Помогала пеленать его и заворачивала в прозрачное покрывало, как мать в одеяло — своего невзрачного первенца, как орлица — незадачливого птенца: нежно и с надеждой, что согреется, проспится и оперится.
Неуклюже, локтями и ногтями, отбивала мертвеца от скандалов и стужи, от досужих нахалов и старух, опахалом из кружев отгоняла мух, вливала в бездыханную глотку целительную иностранную водку, и хоть не помогало, снова и снова оживляла сомнительную плоть: и зельем, и словом, и минутным весельем, и девчачьим беспутным плачем.

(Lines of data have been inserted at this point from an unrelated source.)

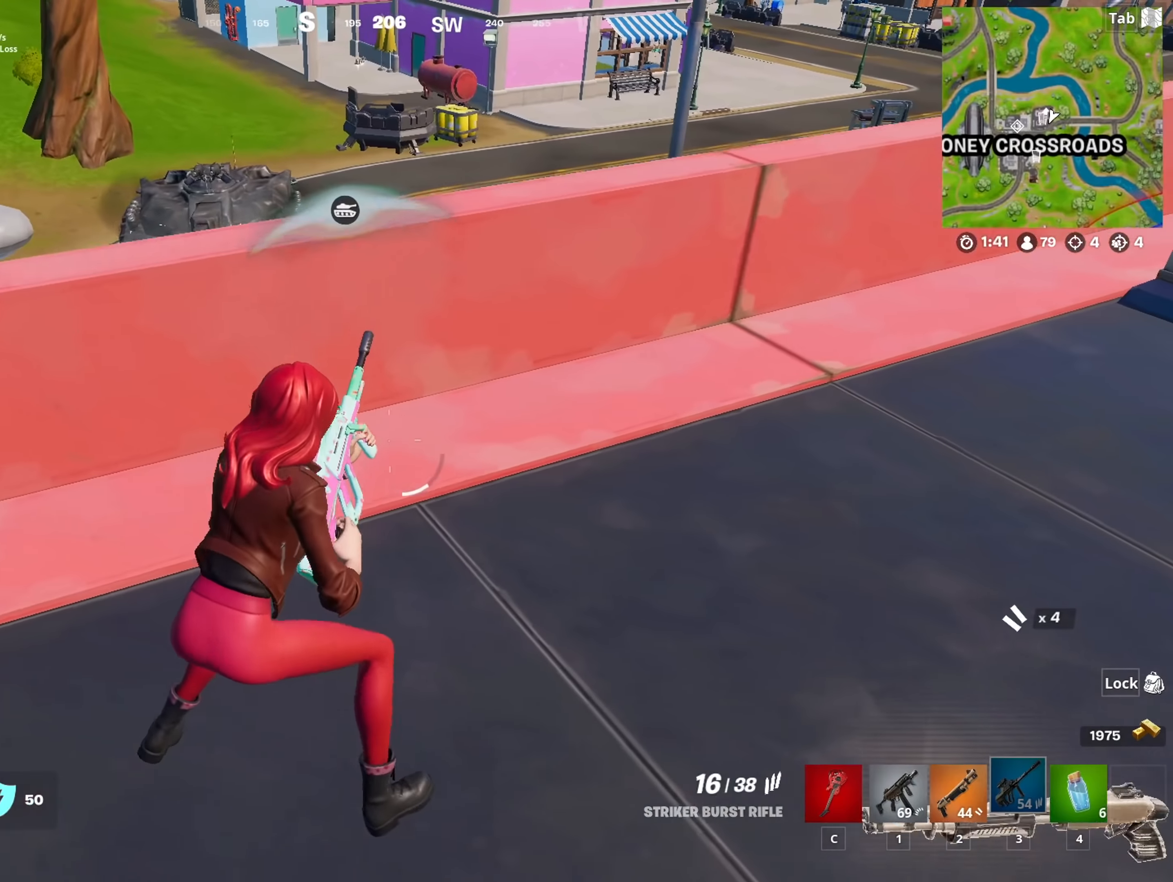
{"dt_ms": 501, "keys": ["d"], "mouse": [], "mouse_move": "still", "events": [[17, "shift", "up"]]}
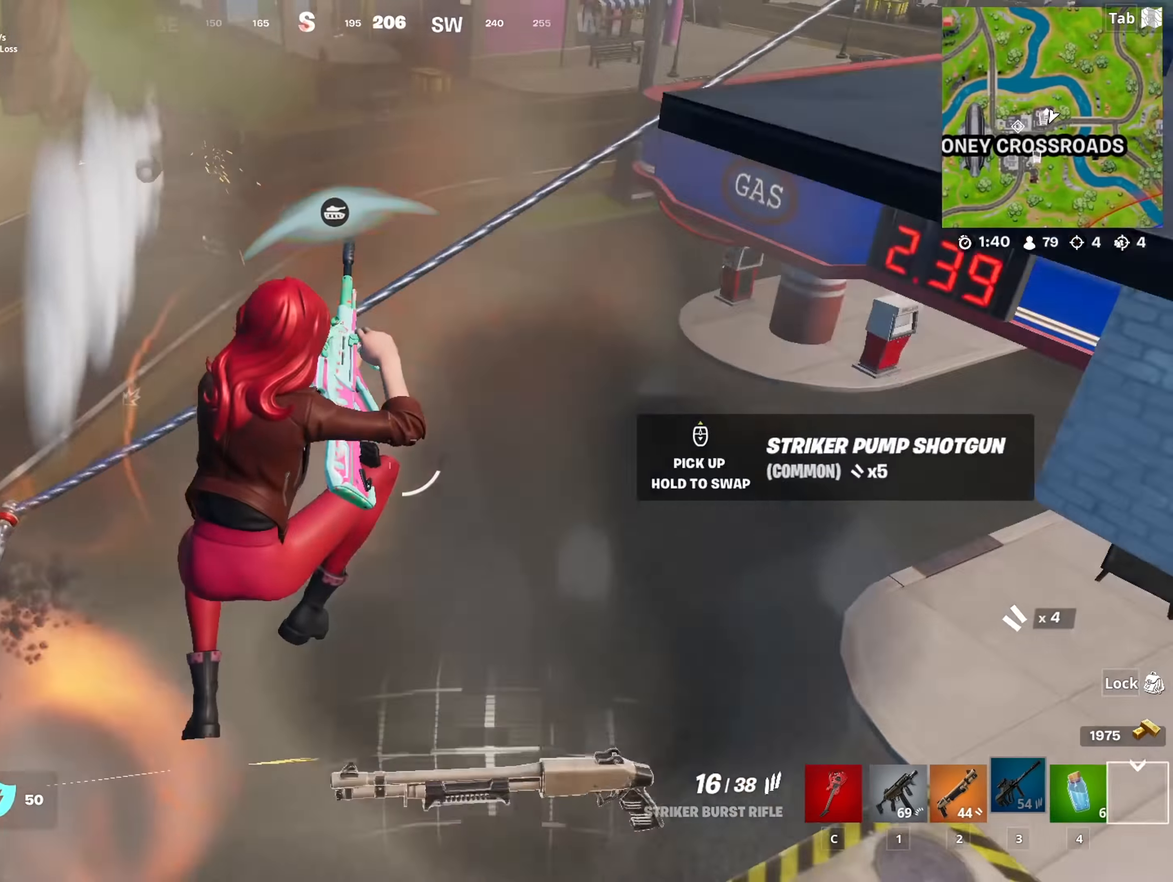
{"dt_ms": 500, "keys": ["d", "w"], "mouse": [], "mouse_move": "still", "events": [[367, "w", "down"]]}
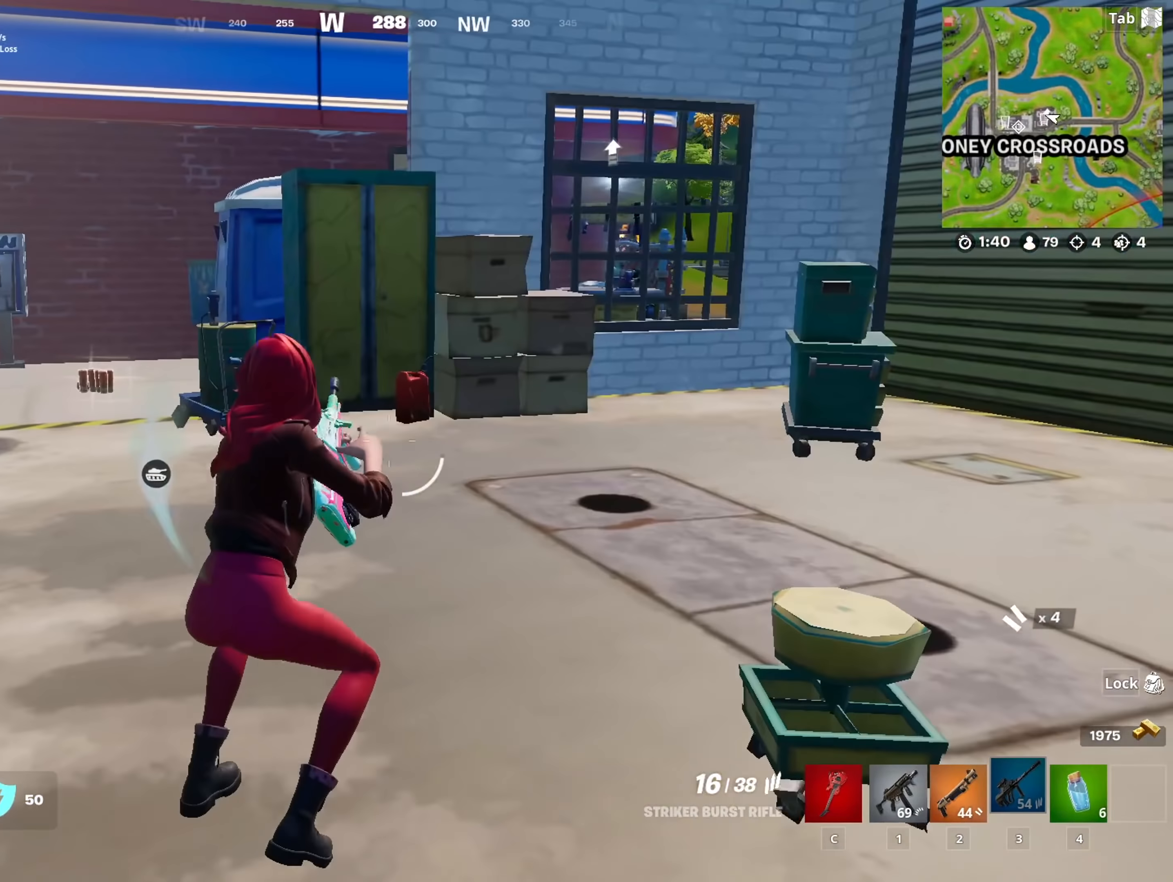
{"dt_ms": 501, "keys": ["w"], "mouse": [], "mouse_move": "still", "events": [[150, "space", "down"], [284, "d", "up"], [334, "space", "up"]]}
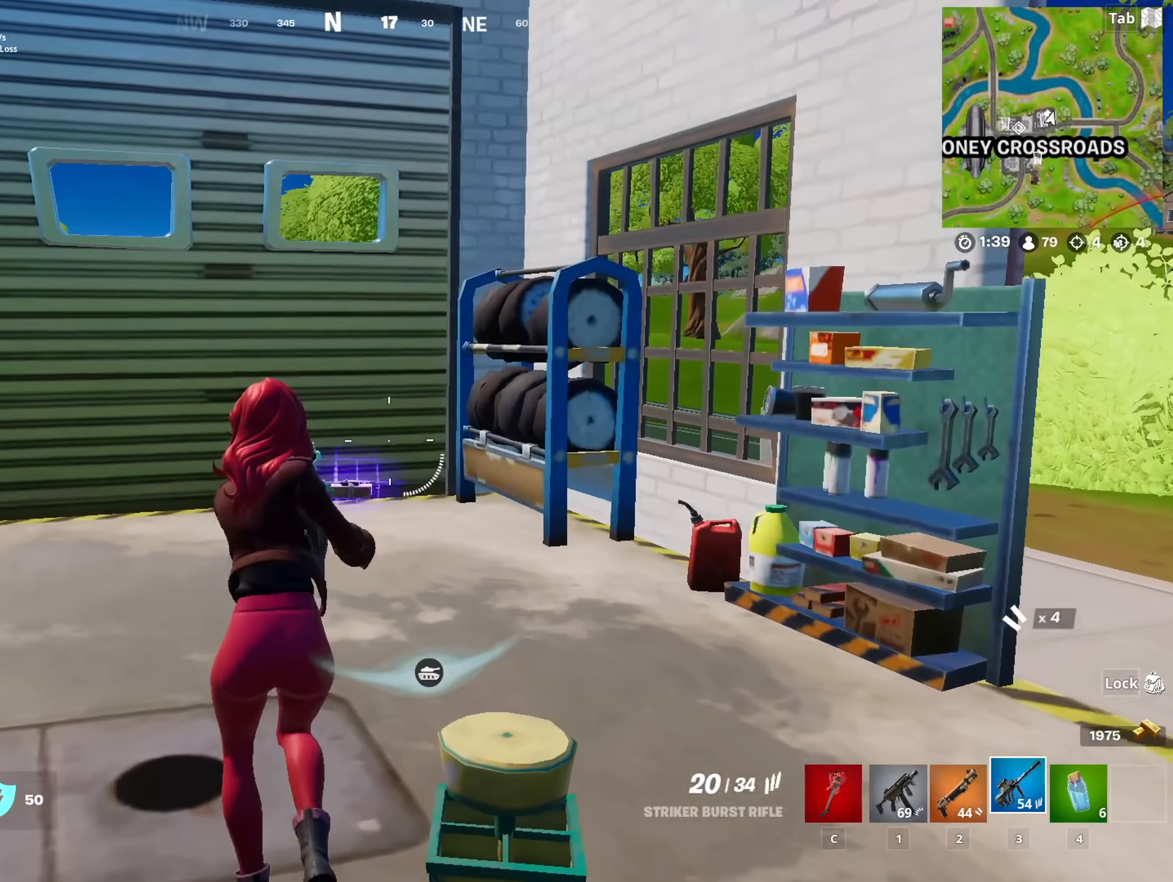
{"dt_ms": 500, "keys": ["w"], "mouse": [], "mouse_move": "right", "events": []}
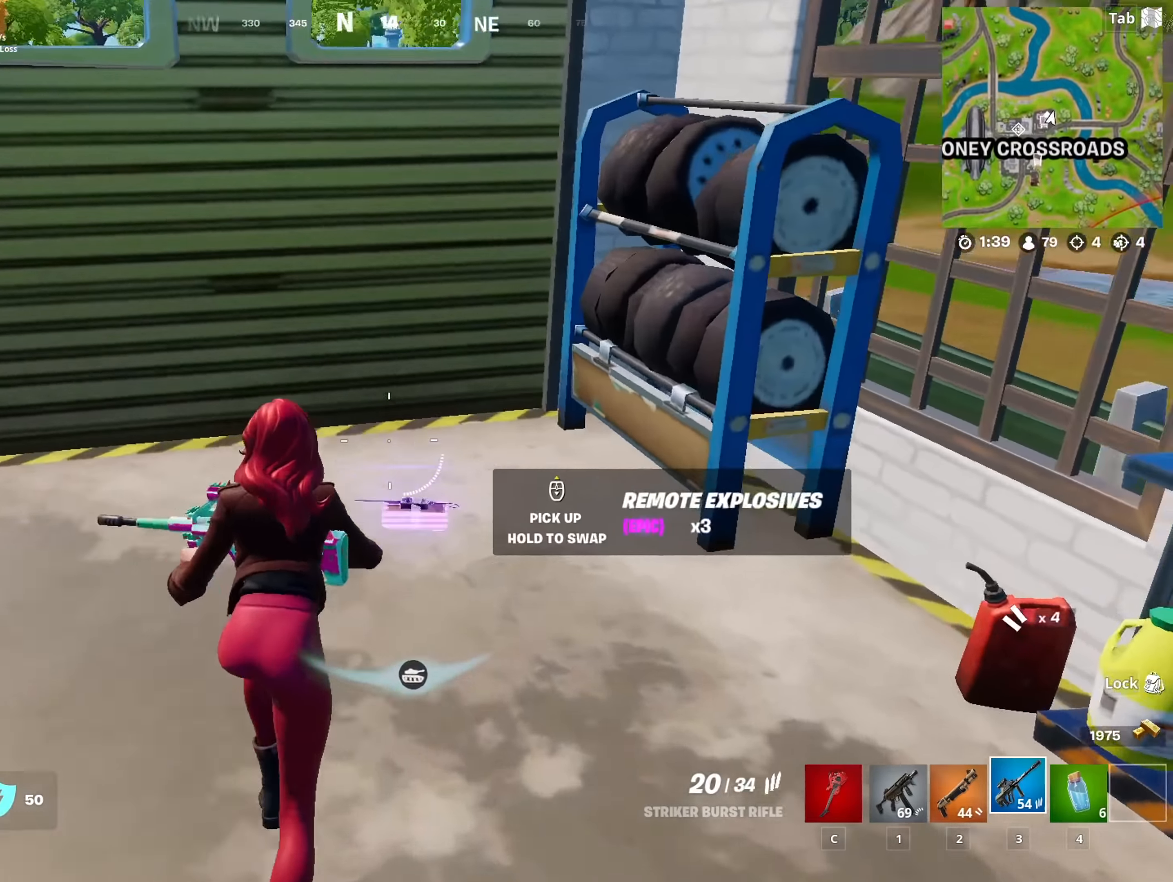
{"dt_ms": 484, "keys": ["w"], "mouse": [], "mouse_move": "up", "events": []}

Когда же ученые повезли тихоню в поклаже на пытки, сиганула в погоню, как стрельнула в собак из дула зенитки. Ноги недотроги, как отсеченные, едва ли до земли доставали: так мелькали.
У дворца наук школьница до последнего момента, как невольница — мук, ожидала конца болезненного эксперимента и при этом немало досаждала студентам и ассистентам: давала советы, хватала за плечи, бросала предметы, держала бредовые любовные речи, дрожала усталым телом, словно рожала, отбивала руки увесистым кастетом, скрежетала антикварным кинжалом, неровным фальцетом пела сонеты о разлуке с месяцем, регулярно завывала и коварно угрожала повеситься.
Вдруг узнала прелестница об отлёте подопытного!
Спала с лица, обежала круг, пропищала с крыльца:
— Врёте, пустомели! Не упустили, простофили, а сонным сгноили безропотного!
Помахала портретом, припасенным заранее, и упала — потеряла сознание.
Еле успели — подхватили и порадели.
Посмотрели со светом на фото, и кто-то признал птичий овал лица и воротник модного инородного певца.
Со смехом пропели:
— Потеха! Девичий идеал — двойник мертвеца!
Под улыбку пожурили девчонку за ошибку в стиле, проводили в сторонку и — отпустили.
Первая любовь Трупа прошла глупо, как неверная стрела, что легла без проку: не в бровь, а сбоку!
Кандидатка науки умирала от скуки, недостатка внимания, нехватки уважения и избытка унижения. Коротала дни и годы, как улитка в тени природы. Знания постигала в точности, но изнывала помалу без прочности — рыдала и рыдала в одиночестве, и жалость проливалась меж икрами — литрами.
А причина обветшалой кручины — мужчины.
И студенты, и ассистенты, и ученые доктора, и утонченные профессора презирали задатки и отягчали печали кандидатки — избегали вселенской страсти по ее женской части: не догоняли ее без оглядки, не распевали у нее под окном, не таскали ее на руках — ни днем, ни впотьмах.